The alert was issued as a response to a series of recent scams in which homeowners were dubbed by unqualified workmen, and the ACLU said it advised citizens to look out for gypsies.

“The sheriff’s office bulletin describes a gypsy as a medium to dark-complected Caucasian with dark hair and dark eyes who’s often mistaken as a Hispanic,” Sara Rich of the ACLU said.

It’s that physical description that has civil liberties lawyers so upset. Charging such words can easily lead to racial profiling.

“It's inviting the public and his own officers, really, to presume anybody who walks up to somebody’s door – if they’re some with a dark complexion or Hispanic – they’re likely a criminal,” Rich said.

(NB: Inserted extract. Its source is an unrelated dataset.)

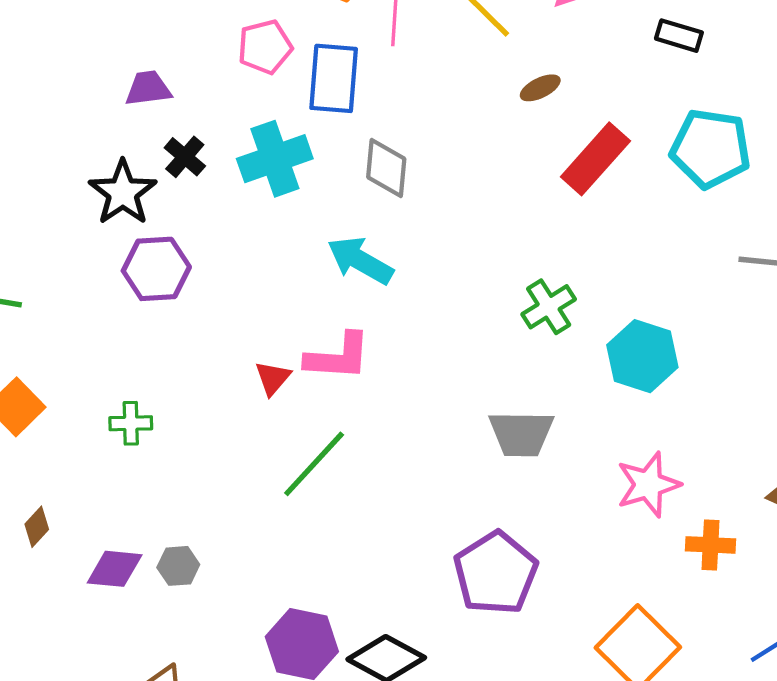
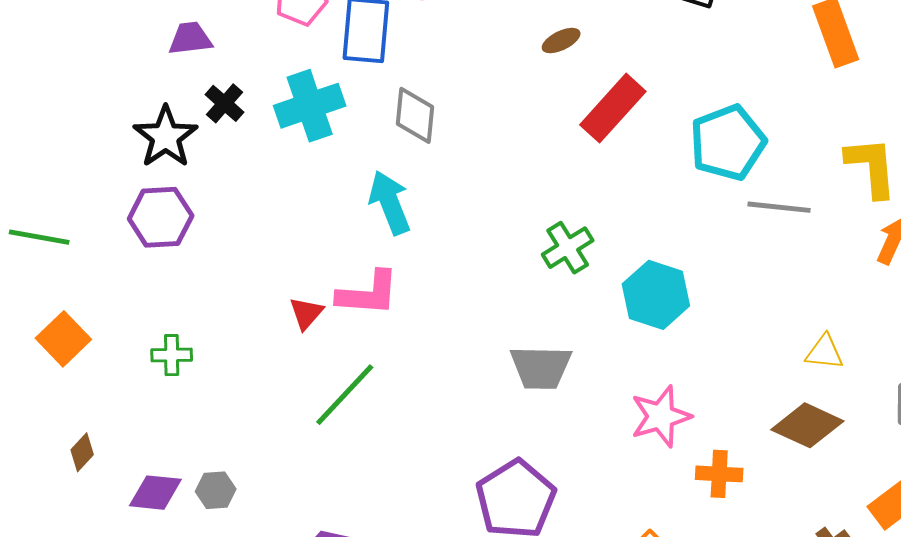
cyan pentagon: (710, 149) -> (728, 143), moved, turned -30
cyan arrow: (360, 261) -> (390, 203), turned 38
purple hexagon: (156, 269) -> (161, 217), moved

As of Monday night, the Gypsy scam alert was still on the sheriff’s department website. But it no longer included any of the controversial wording or the physical inscription of the gypsies.

“There is information there, but it has nothing to do or says nothing about the descriptor,” Arapahoe County Sheriff Grayson Robinson said. “The descriptor is certainly contrary to the way we do our business at the Arapahoe County Sheriff’s Office.”

The ACLU is demanding the sheriff apologize, take down the bulletin and retract any comments about any possible scams involving gypsies.

“We would like the sheriff to make a statement to publicly denounce he use of racial profiling,” Rich said.

Robinson is standing firm.

“If I have something to apologize for, you know I will apologize and make it right,” he said.

The ACLU said the sheriff’s department only removed the information from its website and the bulletin only after it learned the group was going to file a complaint. The ACLU is now giving the sheriff 10 days to make a public apology.